A TTAB judge once said to me that one can predict the outcome of a Section 2(d) case 95% of the time just by looking at the marks and the goods or services. Here are three recent decisions in appeals from Section 2(d) refusals. No hints this time. How do you think these came out? [Answers in first comment].

In re 412 Public House, LLC, Serial No. 88205268 (August 19, 2020) [not precedential] (Opinion by Judge Jonathan Hudis). [Section 2(d) refusal of 412 PUBLIC HOUSE for “Bar services; Restaurant services” [PUBLIC HOUSE disclaimed], in view the registered mark 412 BBQ for, inter alia, restaurant and bar services [BBQ disclaimed].

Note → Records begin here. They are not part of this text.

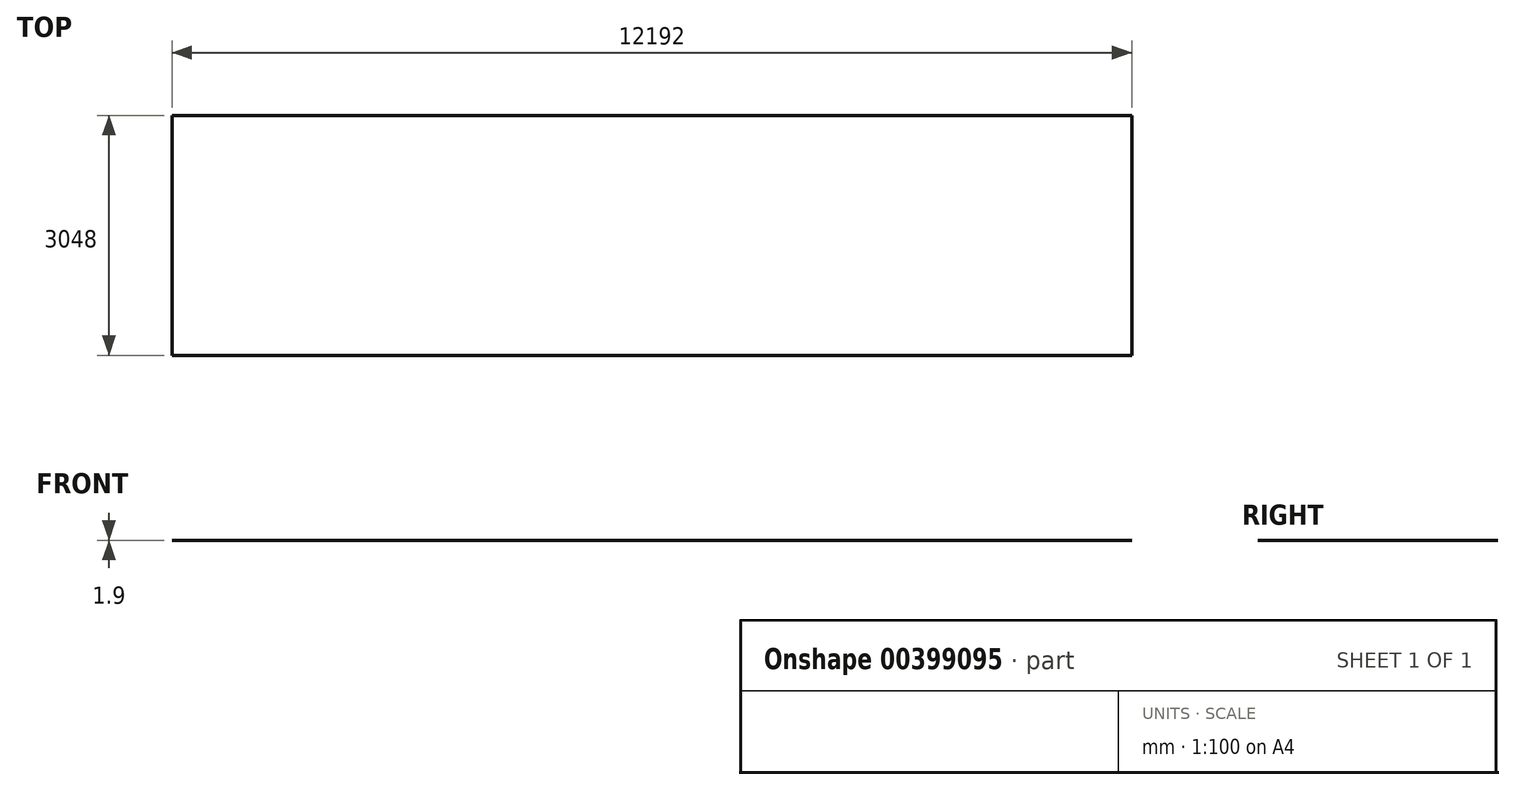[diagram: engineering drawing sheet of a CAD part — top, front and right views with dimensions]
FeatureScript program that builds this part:
annotation { "Feature Type Name" : "Feature", "Feature Type Description" : "" }
export const myFeature = defineFeature(function(context is Context, id is Id, definition is map)
    precondition{}
    {
        {
            var Q0;
            Q0=qCreatedBy(makeId("Top.planeOp"),FACE);
            var sketch = newSketch(context, id + "F0", { "sketchPlane" : qUnion([Q0])});
            skLineSegment(sketch, "E0.bottom", {"start": v(-6095.9, 0) * mm, "end": v(6096.1, 0) * mm});
            skLineSegment(sketch, "E0.top", {"start": v(-6095.9, -3048) * mm, "end": v(6096.1, -3048) * mm});
            skLineSegment(sketch, "E0.left", {"start": v(-6095.9, 0) * mm, "end": v(-6095.9, -3048) * mm});
            skLineSegment(sketch, "E0.right", {"start": v(6096.1, 0) * mm, "end": v(6096.1, -3048) * mm});
            skSolve(sketch);
        }
        {
            var Q0;
            Q0=makeQuery(id+"F0.imprint","IMPRINT",FACE,{"disambiguationData":[TD([[makeQuery(id+"F0.imprint","IMPRINT",EDGE,{"derivedFrom":sQuery(id+"F0.wireOp",EDGE,"E0.bottom")}),-1.0]])]});
            extrude(context, id + "F1", {"entities" : qUnion([Q0]), "oppositeDirection" : true, "depth" : 1.9 * mm});
        }
    });
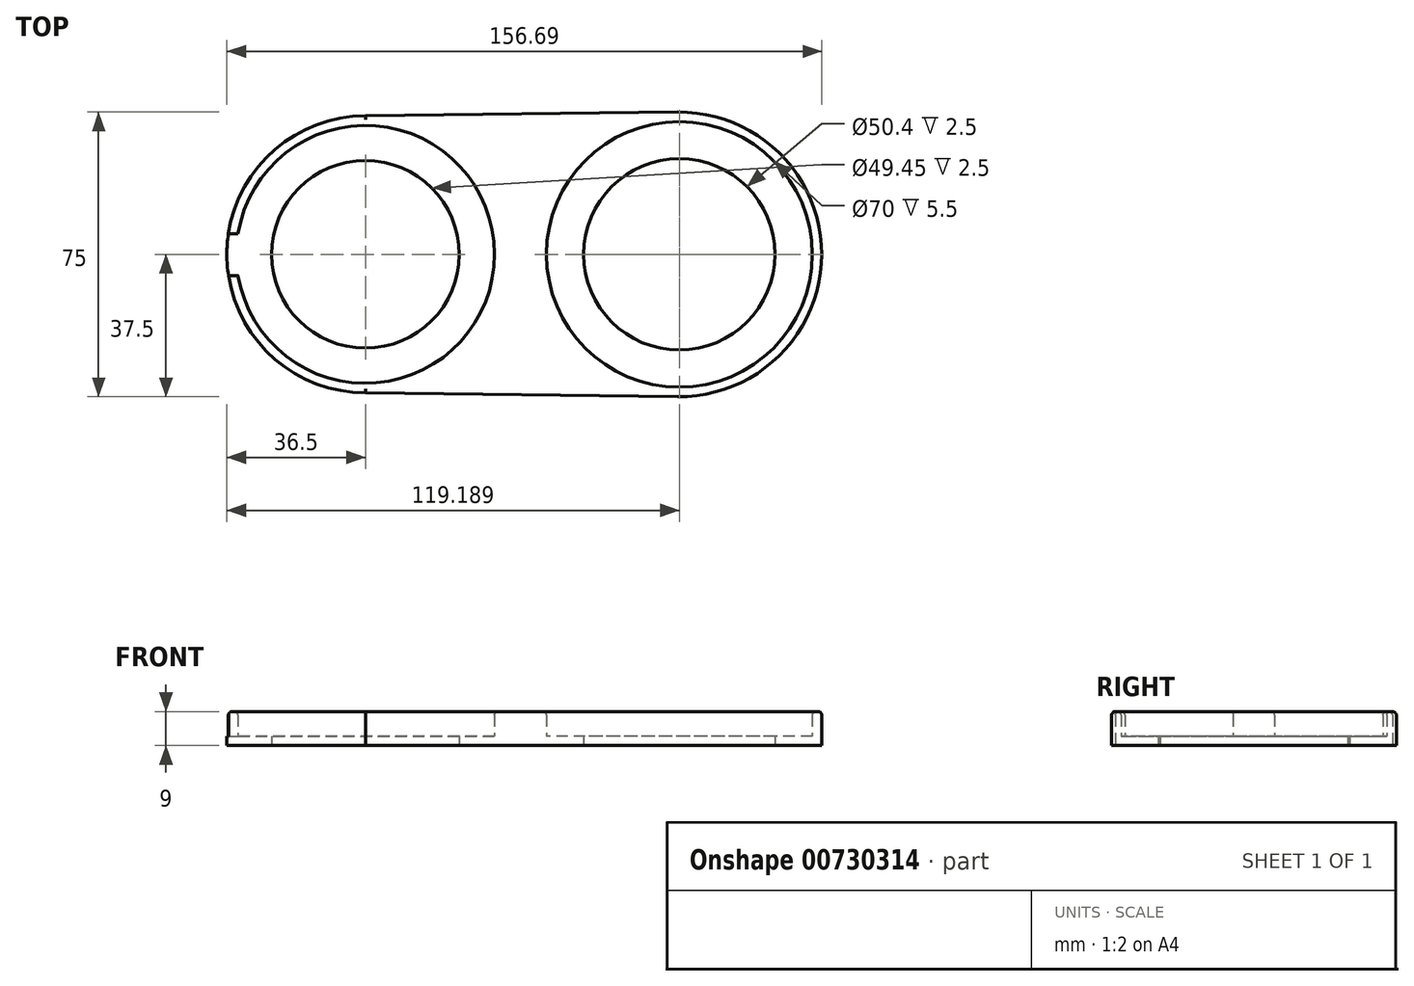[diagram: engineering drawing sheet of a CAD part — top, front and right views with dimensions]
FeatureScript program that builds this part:
annotation { "Feature Type Name" : "Feature", "Feature Type Description" : "" }
export const myFeature = defineFeature(function(context is Context, id is Id, definition is map)
    precondition{}
    {
        {
            var Q0;
            Q0=qCreatedBy(makeId("Top.planeOp"),FACE);
            var sketch = newSketch(context, id + "F0", { "sketchPlane" : qUnion([Q0])});
            skCircle(sketch, "E0", {"center": v(0, 0) * mm, "radius": 34 * mm});
            skCircle(sketch, "E1", {"center": v(0, 0) * mm, "radius": 36.5 * mm});
            skCircle(sketch, "E2", {"center": v(82.69, 0) * mm, "radius": 35 * mm});
            skCircle(sketch, "E3", {"center": v(82.69, 0) * mm, "radius": 37.5 * mm});
            skLineSegment(sketch, "E4", {"start": v(0, 36.5) * mm, "end": v(82.23, 37.5) * mm});
            skLineSegment(sketch, "E5", {"start": v(0, -36.5) * mm, "end": v(82.23, -37.5) * mm});
            skCircle(sketch, "E6", {"center": v(0, 0) * mm, "radius": 24.72 * mm});
            skCircle(sketch, "E7", {"center": v(82.69, 0) * mm, "radius": 25.2 * mm});
            skSolve(sketch);
        }
        {
            var Q0;
            {var subQ0=sQuery(id+"F0.wireOp",EDGE,"E4");Q0=makeQuery(id+"F0.imprint","IMPRINT",FACE,{"disambiguationData":[TD([[makeQuery(id+"F0.imprint","IMPRINT",EDGE,{"derivedFrom":subQ0}),-1.0]])]});}
            var Q1;
            Q1=makeQuery(id+"F0.imprint","IMPRINT",FACE,{"disambiguationData":[TD([[makeQuery(id+"F0.imprint","IMPRINT",EDGE,{"derivedFrom":sQuery(id+"F0.wireOp",EDGE,"E0")}),-1.0]])]});
            var Q2;
            Q2=makeQuery(id+"F0.imprint","IMPRINT",FACE,{"disambiguationData":[TD([[makeQuery(id+"F0.imprint","IMPRINT",EDGE,{"derivedFrom":sQuery(id+"F0.wireOp",EDGE,"E0")}),1.0]])]});
            var Q3;
            Q3=makeQuery(id+"F0.imprint","IMPRINT",FACE,{"disambiguationData":[TD([[makeQuery(id+"F0.imprint","IMPRINT",EDGE,{"derivedFrom":sQuery(id+"F0.wireOp",EDGE,"E2")}),1.0]])]});
            var Q4;
            Q4=makeQuery(id+"F0.imprint","IMPRINT",FACE,{"disambiguationData":[TD([[makeQuery(id+"F0.imprint","IMPRINT",EDGE,{"derivedFrom":sQuery(id+"F0.wireOp",EDGE,"E2")}),-1.0]])]});
            extrude(context, id + "F1", {"entities" : qUnion([Q0, Q1, Q2, Q3, Q4]), "depth" : 2.5 * mm, "offsetDistance" : 25 * mm});
        }
        {
            var Q0;
            Q0 = qSketchRegion(id + "F0", true);
            extrude(context, id + "F2", {"entities" : qUnion([Q0]), "operationType" : NewBodyOperationType.ADD, "depth" : 9 * mm, "offsetDistance" : 25 * mm});
        }
        {
            var Q0;
            Q0=makeQuery(id+"F2.opExtrude","CAP_EDGE",EDGE,{"disambiguationData":[OSD([sQuery(id+"F0.wireOp",EDGE,"E0")])],"isStart":false});
            var Q1;
            Q1=makeQuery(id+"F2.opExtrude","CAP_EDGE",EDGE,{"disambiguationData":[OSD([sQuery(id+"F0.wireOp",EDGE,"E2")])],"isStart":false});
            var Q2;
            Q2=makeQuery(id+"F2.opExtrude","CAP_FACE",FACE,{"disambiguationData":[OSD([sQuery(id+"F0.wireOp",EDGE,"E0"),sQuery(id+"F0.wireOp",EDGE,"E1"),sQuery(id+"F0.wireOp",EDGE,"E2"),sQuery(id+"F0.wireOp",EDGE,"E3"),sQuery(id+"F0.wireOp",EDGE,"E4"),sQuery(id+"F0.wireOp",EDGE,"E5")])],"isStart":false});
            fillet(context, id + "F3", {"entities" : qUnion([Q0, Q1, Q2]), "radius" : 1 * mm, "tangentPropagation" : true, "allowEdgeOverflow" : false});
        }
        {
            var Q0;
            Q0=qCreatedBy(makeId("Right.planeOp"),FACE);
            var sketch = newSketch(context, id + "F4", { "sketchPlane" : qUnion([Q0])});
            skLineSegment(sketch, "E8.bottom", {"start": v(-5.58, 2.5) * mm, "end": v(5.42, 2.5) * mm});
            skLineSegment(sketch, "E8.top", {"start": v(-5.58, 12.21) * mm, "end": v(5.42, 12.21) * mm});
            skLineSegment(sketch, "E8.left", {"start": v(-5.58, 2.5) * mm, "end": v(-5.58, 12.21) * mm});
            skLineSegment(sketch, "E8.right", {"start": v(5.42, 2.5) * mm, "end": v(5.42, 12.21) * mm});
            skSolve(sketch);
        }
        {
            var Q0;
            Q0=makeQuery(id+"F4.imprint","IMPRINT",FACE,{"disambiguationData":[TD([[makeQuery(id+"F4.imprint","IMPRINT",EDGE,{"derivedFrom":sQuery(id+"F4.wireOp",EDGE,"E8.bottom")}),1.0]])]});
            extrude(context, id + "F5", {"entities" : qUnion([Q0]), "operationType" : NewBodyOperationType.REMOVE, "oppositeDirection" : true, "depth" : 100 * mm, "offsetDistance" : 25 * mm});
        }
    });
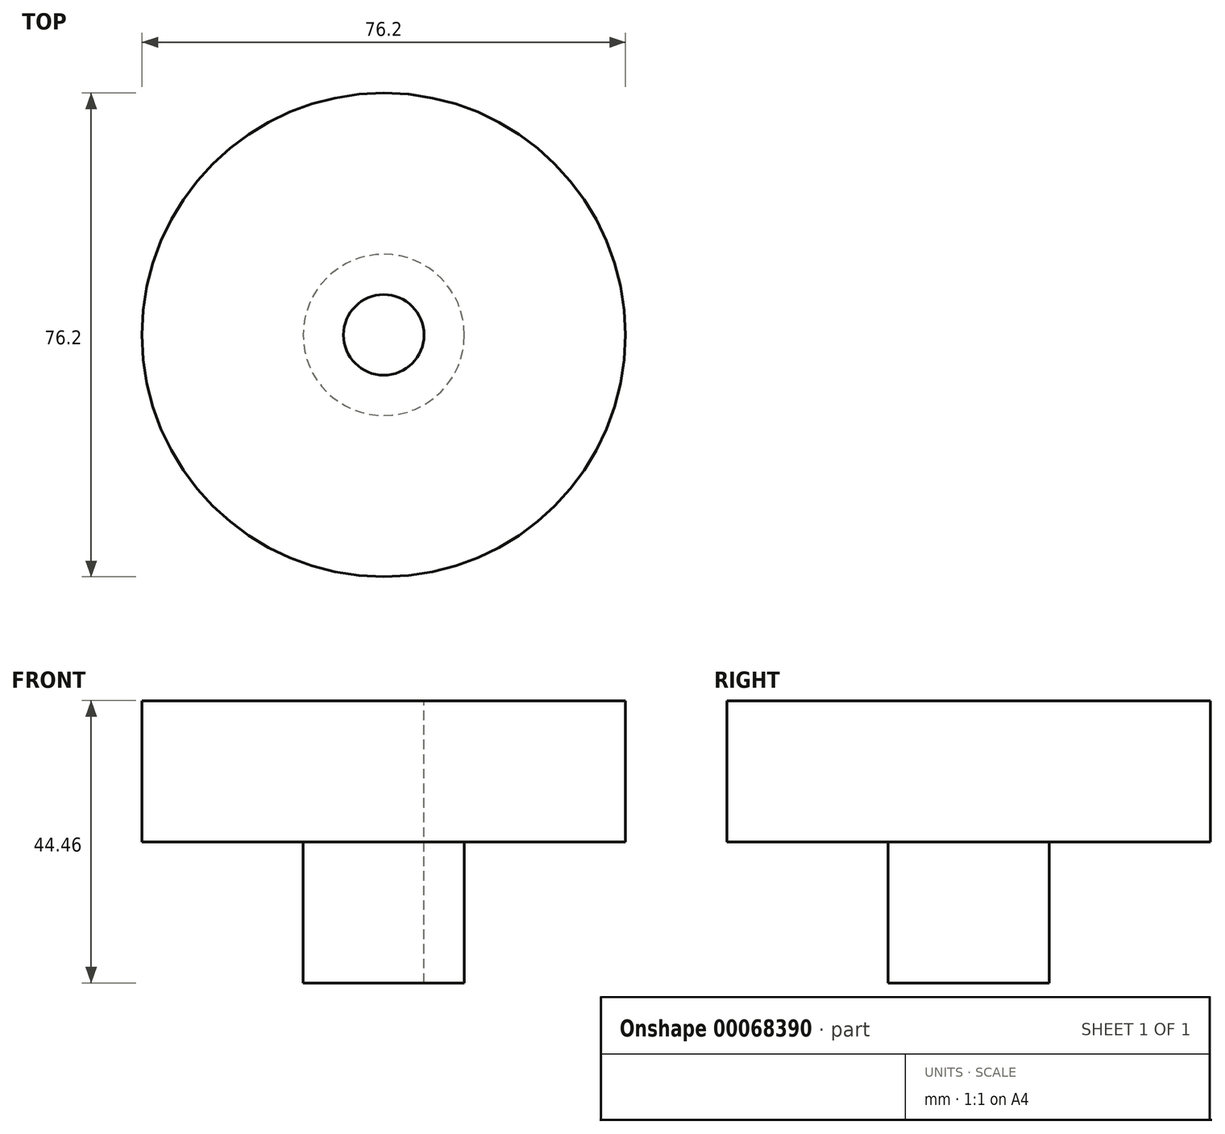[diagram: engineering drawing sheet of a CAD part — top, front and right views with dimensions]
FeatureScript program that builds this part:
annotation { "Feature Type Name" : "Feature", "Feature Type Description" : "" }
export const myFeature = defineFeature(function(context is Context, id is Id, definition is map)
    precondition{}
    {
        {
            var Q0;
            Q0=qCreatedBy(makeId("Top.planeOp"),FACE);
            var sketch = newSketch(context, id + "F0", { "sketchPlane" : qUnion([Q0])});
            skCircle(sketch, "E0", {"center": v(0, 0) * mm, "radius": 38.1 * mm});
            skSolve(sketch);
        }
        {
            var Q0;
            Q0=makeQuery(id+"F0.imprint","IMPRINT",FACE,{"disambiguationData":[TD([[makeQuery(id+"F0.imprint","IMPRINT",EDGE,{"derivedFrom":sQuery(id+"F0.wireOp",EDGE,"E0")}),1.0]])]});
            extrude(context, id + "F1", {"entities" : qUnion([Q0]), "depth" : 22.22 * mm});
        }
        {
            var Q0;
            Q0=makeQuery(id+"F1.opExtrude","CAP_FACE",FACE,{"disambiguationData":[OSD([sQuery(id+"F0.wireOp",EDGE,"E0")])],"isStart":false});
            var sketch = newSketch(context, id + "F2", { "sketchPlane" : qUnion([Q0])});
            skCircle(sketch, "E1", {"center": v(0, 0) * mm, "radius": 6.35 * mm});
            skSolve(sketch);
        }
        {
            var Q0;
            Q0=makeQuery(id+"F2.imprint","IMPRINT",FACE,{"disambiguationData":[TD([[makeQuery(id+"F2.imprint","IMPRINT",EDGE,{"derivedFrom":sQuery(id+"F2.wireOp",EDGE,"E1")}),1.0]])]});
            extrude(context, id + "F3", {"entities" : qUnion([Q0]), "operationType" : NewBodyOperationType.REMOVE, "oppositeDirection" : true, "depth" : 35.5 * mm});
        }
        {
            var Q0;
            Q0=makeQuery(id+"F1.opExtrude","CAP_FACE",FACE,{"disambiguationData":[OSD([sQuery(id+"F0.wireOp",EDGE,"E0")])],"isStart":true});
            var sketch = newSketch(context, id + "F4", { "sketchPlane" : qUnion([Q0])});
            skCircle(sketch, "E2", {"center": v(0, 0) * mm, "radius": 12.7 * mm});
            skSolve(sketch);
        }
        {
            var Q0;
            Q0=makeQuery(id+"F4.imprint","IMPRINT",FACE,{"disambiguationData":[TD([[makeQuery(id+"F4.imprint","IMPRINT",EDGE,{"derivedFrom":sQuery(id+"F4.wireOp",EDGE,"E2")}),1.0]])]});
            extrude(context, id + "F5", {"entities" : qUnion([Q0]), "operationType" : NewBodyOperationType.ADD, "depth" : 22.22 * mm});
        }
    });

In re Minted, LLC, Serial No. 88031150 (August 19, 2020) [not precedential] (Opinion by Judge Cindy B. Greenbaum) [Section 2(d) refusal of PIPPA for “Paper products, namely, stationery, envelopes, printed invitations, announcement cards, note cards, and greeting cards,” in view of the registered mark PIPPA & CO. for “Retail store services in the field of party supplies” [& CO. disclaimed].

In re Queendom Aesthetics, LLC, Serial No. 88085646 (August 19, 2020) [not precedential] (Opinion by Judge Cheryl S. Goodman). [Section 2(d) refusal of QUEENDOM AESTHETICS & Design in view of the registered mark QUEENDOM, both for beauty creams, beauty lotions, beauty milks, and make-up.